• WORK TASK:
Among the entries that follow, find the lines containing the string "उदयप" and copy them.
-- -- --
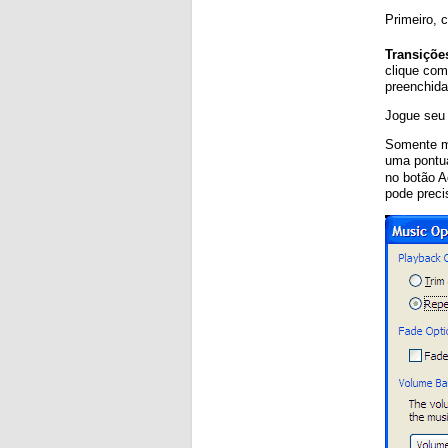
Primeiro, 
Transiçõe
clique com
preenchid
Jogue seu
Somente ma
uma pontua
no botão A
pode preci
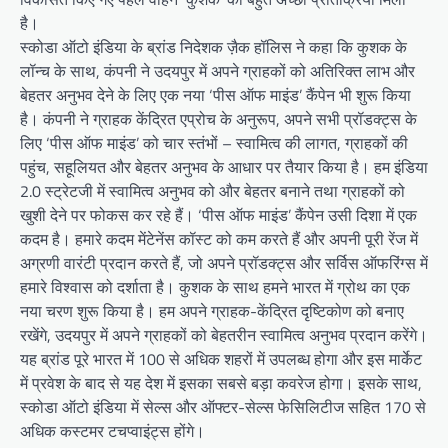
है।
स्कोडा ऑटो इंडिया के ब्रांड निदेशक ज़ैक हॉलिस ने कहा कि कुशक के
लॉन्च के साथ, कंपनी ने उदयपुर में अपने ग्राहकों को अतिरिक्त लाभ और
बेहतर अनुभव देने के लिए एक नया ‘पीस ऑफ माइंड’ कैंपेन भी शुरू किया
है। कंपनी ने ग्राहक केंद्रित एप्रोच के अनुरूप, अपने सभी प्रॉडक्ट्स के
लिए ‘पीस ऑफ माइंड’ को चार स्तंभों – स्वामित्व की लागत, ग्राहकों की
पहुंच, सहूलियत और बेहतर अनुभव के आधार पर तैयार किया है। हम इंडिया
2.0 स्ट्रेटजी में स्वामित्व अनुभव को और बेहतर बनाने तथा ग्राहकों को
खुशी देने पर फोकस कर रहे हैं। ‘पीस ऑफ माइंड’ कैंपेन उसी दिशा में एक
कदम है। हमारे कदम मेंटेनेंस कॉस्ट को कम करते हैं और अपनी पूरी रेंज में
अग्रणी वारंटी प्रदान करते हैं, जो अपने प्रॉडक्ट्स और सर्विस ऑफरिंग्स में
हमारे विश्वास को दर्शाता है। कुशक के साथ हमने भारत में ग्रोथ का एक
नया चरण शुरू किया है। हम अपने ग्राहक-केंद्रित दृष्टिकोण को बनाए
रखेंगे, उदयपुर में अपने ग्राहकों को बेहतरीन स्वामित्व अनुभव प्रदान करेंगे।
यह ब्रांड पूरे भारत में 100 से अधिक शहरों में उपलब्ध होगा और इस मार्केट
में प्रवेश के बाद से यह देश में इसका सबसे बड़ा कवरेज होगा। इसके साथ,
स्कोडा ऑटो इंडिया में सेल्स और ऑफ्टर-सेल्स फेसिलिटीज सहित 170 से
अधिक कस्टमर टचप्वाइंट्स होंगे।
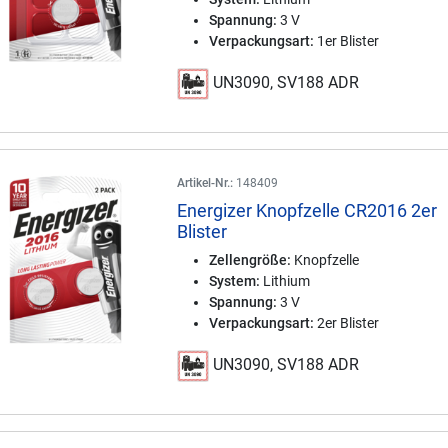
Spannung:
3 V
Verpackungsart:
1er Blister
UN3090, SV188 ADR
Artikel-Nr.:
148409
Energizer Knopfzelle CR2016 2er
Blister
Zellengröße:
Knopfzelle
System:
Lithium
Spannung:
3 V
Verpackungsart:
2er Blister
UN3090, SV188 ADR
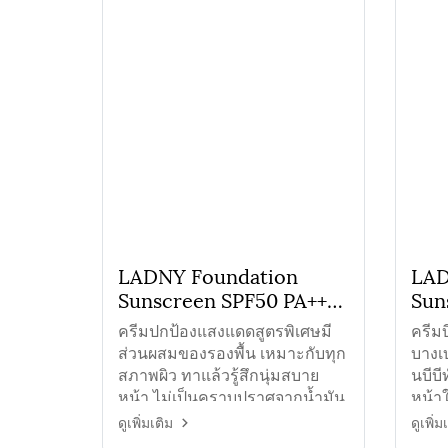
LADNY Foundation
LAD
Sunscreen SPF50 PA+++
Sun
ครีมกันแดดใยไหมรองพื้น
ครีม
ครีมปกป้องแสงแดดสูตรพิเศษมี
ครีมบ
สีเขียว
ส่วนผสมของรองพื้น เหมาะกับทุก
บางเ
สภาพผิว ทาแล้วรู้สึกนุ่มสบาย
นบีบี
หน้า ไม่เป็นคราบปราศจากน้ำมัน
หน้า
ช่วยไ
ดูเพิ่มเติม
ดูเพิ่ม
แสง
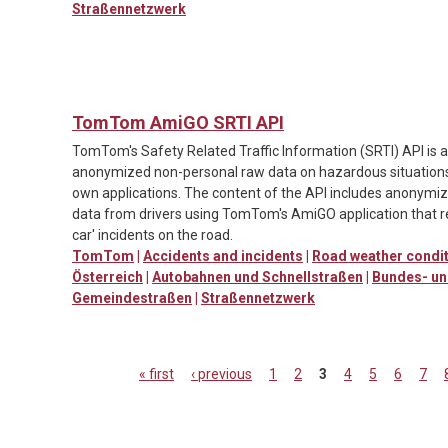
Straßennetzwerk
TomTom AmiGO SRTI API
TomTom's Safety Related Traffic Information (SRTI) API is a
anonymized non-personal raw data on hazardous situations
own applications. The content of the API includes anonymi
data from drivers using TomTom's AmiGO application that r
car' incidents on the road.
TomTom
|
Accidents and incidents
|
Road weather condi
Österreich
|
Autobahnen und Schnellstraßen
|
Bundes- un
Gemeindestraßen
|
Straßennetzwerk
« first
‹ previous
1
2
3
4
5
6
7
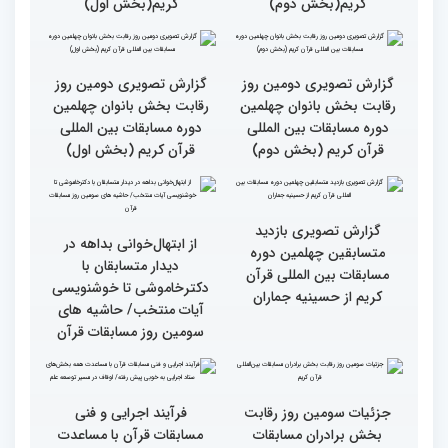
بین‌المللی قرآن کریم(بخش
بین‌المللی قرآن کریم(بخش
دوم)
اول)
گزارش تصویری نشست
گزارش تصویری نشست
صمیمی رئیس سازمان اوقاف
صمیمی رئیس سازمان اوقاف
و امور خیریه با هیأت داوران
و امور خیریه با هیأت داوران
خواهران و برادران،
خواهران و برادران،
متسابقین چهلمین دوره
متسابقین چهلمین دوره
مسابقات بین المللی قرآن
مسابقات بین المللی قرآن
کریم(بخش دوم)
کریم(بخش اول)
گزارش تصویری دومین روز
گزارش تصویری دومین روز
رقابت بخش بانوان چهلمین
رقابت بخش بانوان چهلمین
دوره مسابقات بین المللی
دوره مسابقات بین المللی
قرآن کریم (بخش دوم)
قرآن کریم (بخش اول)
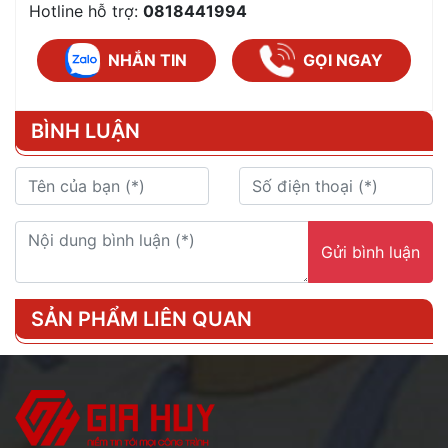
Hotline hỗ trợ:
0818441994
NHẮN TIN
GỌI NGAY
BÌNH LUẬN
Gửi bình luận
SẢN PHẨM LIÊN QUAN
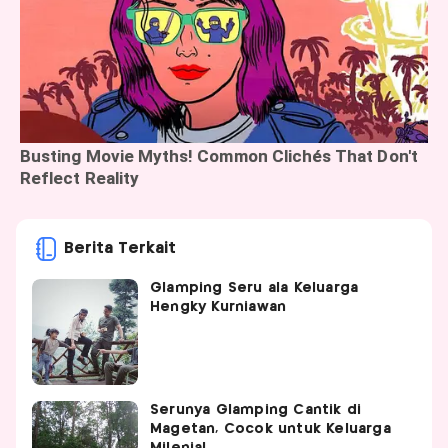
Berita Terkait
Glamping Seru ala Keluarga
Hengky Kurniawan
Serunya Glamping Cantik di
Magetan, Cocok untuk Keluarga
Milenial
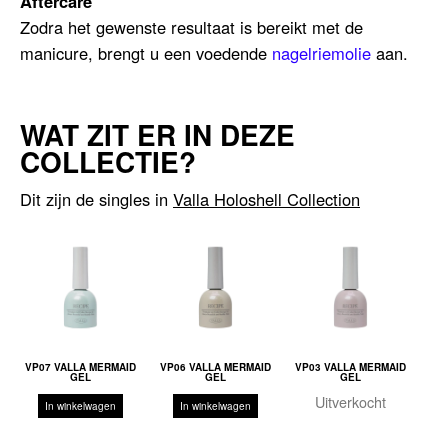
Aftercare
Zodra het gewenste resultaat is bereikt met de
manicure, brengt u een voedende
nagelriemolie
aan.
WAT ZIT ER IN DEZE
COLLECTIE?
Dit zijn de singles in
Valla Holoshell Collection
VP07 VALLA MERMAID
VP06 VALLA MERMAID
VP03 VALLA MERMAID
GEL
GEL
GEL
Uitverkocht
In winkelwagen
In winkelwagen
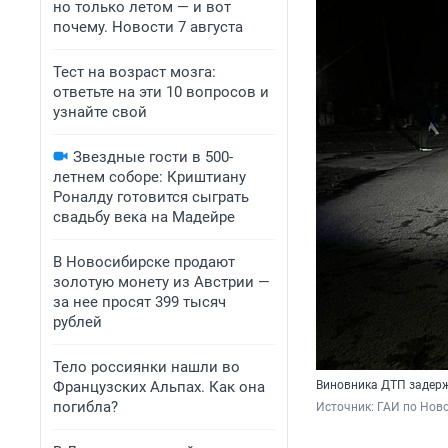
но только летом — и вот
почему. Новости 7 августа
Тест на возраст мозга:
ответьте на эти 10 вопросов и
узнайте свой
Звездные гости в 500-
летнем соборе: Криштиану
Роналду готовится сыграть
свадьбу века на Мадейре
В Новосибирске продают
золотую монету из Австрии —
за нее просят 399 тысяч
рублей
Тело россиянки нашли во
Французских Альпах. Как она
Виновника ДТП задер
погибла?
Источник: 
ГАИ по Нов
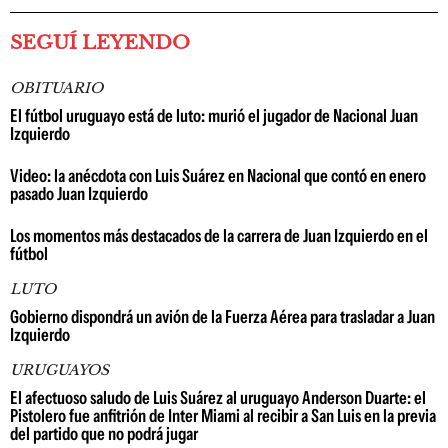
SEGUÍ LEYENDO
OBITUARIO
El fútbol uruguayo está de luto: murió el jugador de Nacional Juan
Izquierdo
Video: la anécdota con Luis Suárez en Nacional que contó en enero
pasado Juan Izquierdo
Los momentos más destacados de la carrera de Juan Izquierdo en el
fútbol
LUTO
Gobierno dispondrá un avión de la Fuerza Aérea para trasladar a Juan
Izquierdo
URUGUAYOS
El afectuoso saludo de Luis Suárez al uruguayo Anderson Duarte: el
Pistolero fue anfitrión de Inter Miami al recibir a San Luis en la previa
del partido que no podrá jugar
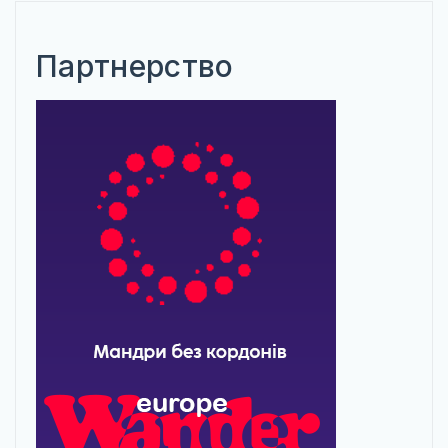
Партнерство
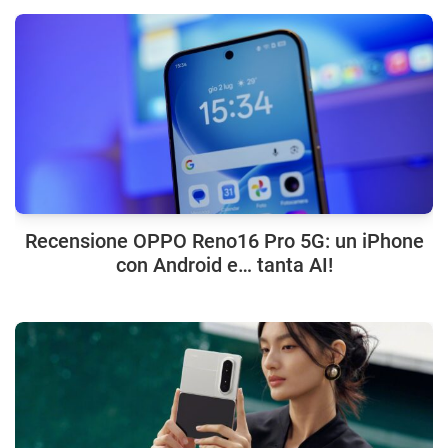
Recensione OPPO Reno16 Pro 5G: un iPhone
con Android e… tanta AI!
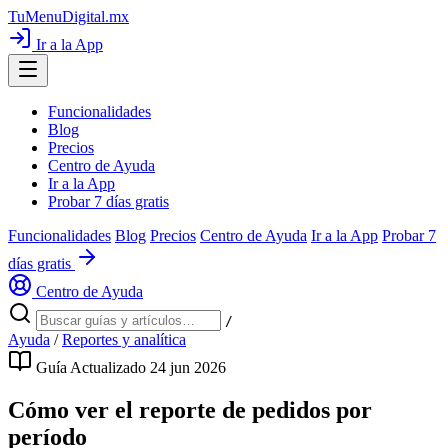
TuMenuDigital
.mx
Ir a la App
Funcionalidades
Blog
Precios
Centro de Ayuda
Ir a la App
Probar 7 días gratis
Funcionalidades
Blog
Precios
Centro de Ayuda
Ir a la App
Probar 7
días gratis
Centro de Ayuda
/
Ayuda
/
Reportes y analítica
Guía
Actualizado 24 jun 2026
Cómo ver el reporte de pedidos por
período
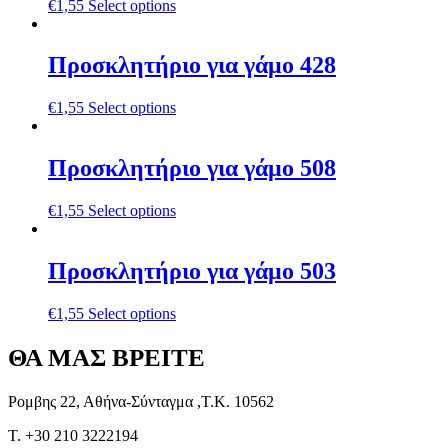
€
1,55
Select options
Προσκλητήριο για γάμο 428
€
1,55
Select options
Προσκλητήριο για γάμο 508
€
1,55
Select options
Προσκλητήριο για γάμο 503
€
1,55
Select options
ΘΑ ΜΑΣ ΒΡΕΙΤΕ
Ρομβης 22, Αθήνα-Σύνταγμα ,Τ.Κ. 10562
T. +30 210 3222194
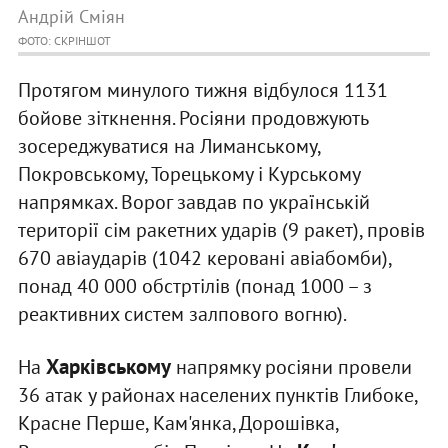
Андрій Сміян
ФОТО: СКРІНШОТ
Протягом минулого тижня відбулося 1131
бойове зіткнення. Росіяни продовжують
зосереджуватися на Лиманському,
Покровському, Торецькому і Курському
напрямках. Ворог завдав по українській
території сім ракетних ударів (9 ракет), провів
670 авіаударів (1042 керовані авіабомби),
понад 40 000 обстртілів (понад 1000 – з
реактивних систем залпового вогню).
Харківському
На
напрямку росіяни провели
36 атак у районах населених пунктів Глибоке,
Красне Перше, Кам'янка, Дорошівка,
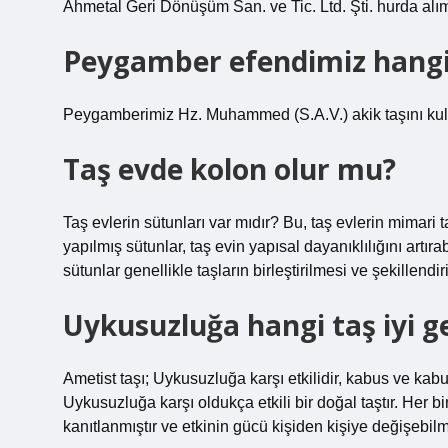
Ahmetal Geri Dönüşüm San. ve Tic. Ltd. Şti. hurda alım f
Peygamber efendimiz hangi d
Peygamberimiz Hz. Muhammed (S.A.V.) akik taşını kull
Taş evde kolon olur mu?
Taş evlerin sütunları var mıdır? Bu, taş evlerin mimari
yapılmış sütunlar, taş evin yapısal dayanıklılığını artıra
sütunlar genellikle taşların birleştirilmesi ve şekillendir
Uykusuzluğa hangi taş iyi ge
Ametist taşı; Uykusuzluğa karşı etkilidir, kabus ve kabus
Uykusuzluğa karşı oldukça etkili bir doğal taştır. Her bi
kanıtlanmıştır ve etkinin gücü kişiden kişiye değişebilm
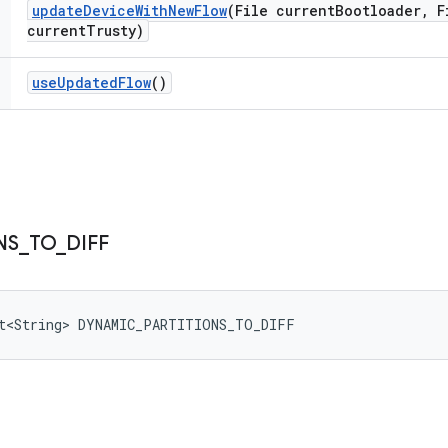
update
Device
With
New
Flow
(File current
Bootloader
,
Fi
current
Trusty)
use
Updated
Flow
()
NS
_
TO
_
DIFF
et<String> DYNAMIC_PARTITIONS_TO_DIFF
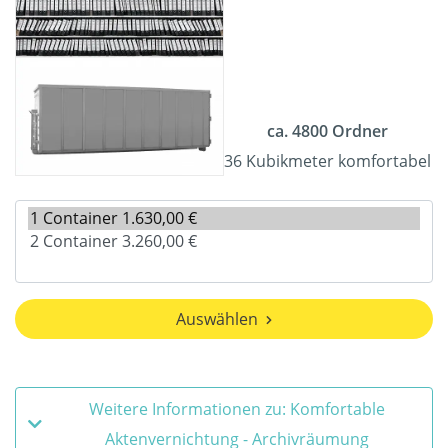
ca. 4800 Ordner
36 Kubikmeter komfortabel
Auswählen
Weitere Informationen zu: Komfortable
Aktenvernichtung - Archivräumung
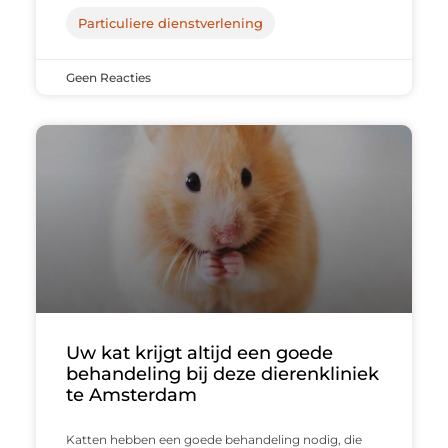
Particuliere dienstverlening
Geen Reacties
Uw kat krijgt altijd een goede
behandeling bij deze dierenkliniek
te Amsterdam
Katten hebben een goede behandeling nodig, die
-- -- --
• THE COMPLETED TASK:
लॉन्च के साथ, कंपनी ने उदयपुर में अपने ग्राहकों को अतिरिक्त लाभ और
रखेंगे, उदयपुर में अपने ग्राहकों को बेहतरीन स्वामित्व अनुभव प्रदान करेंगे।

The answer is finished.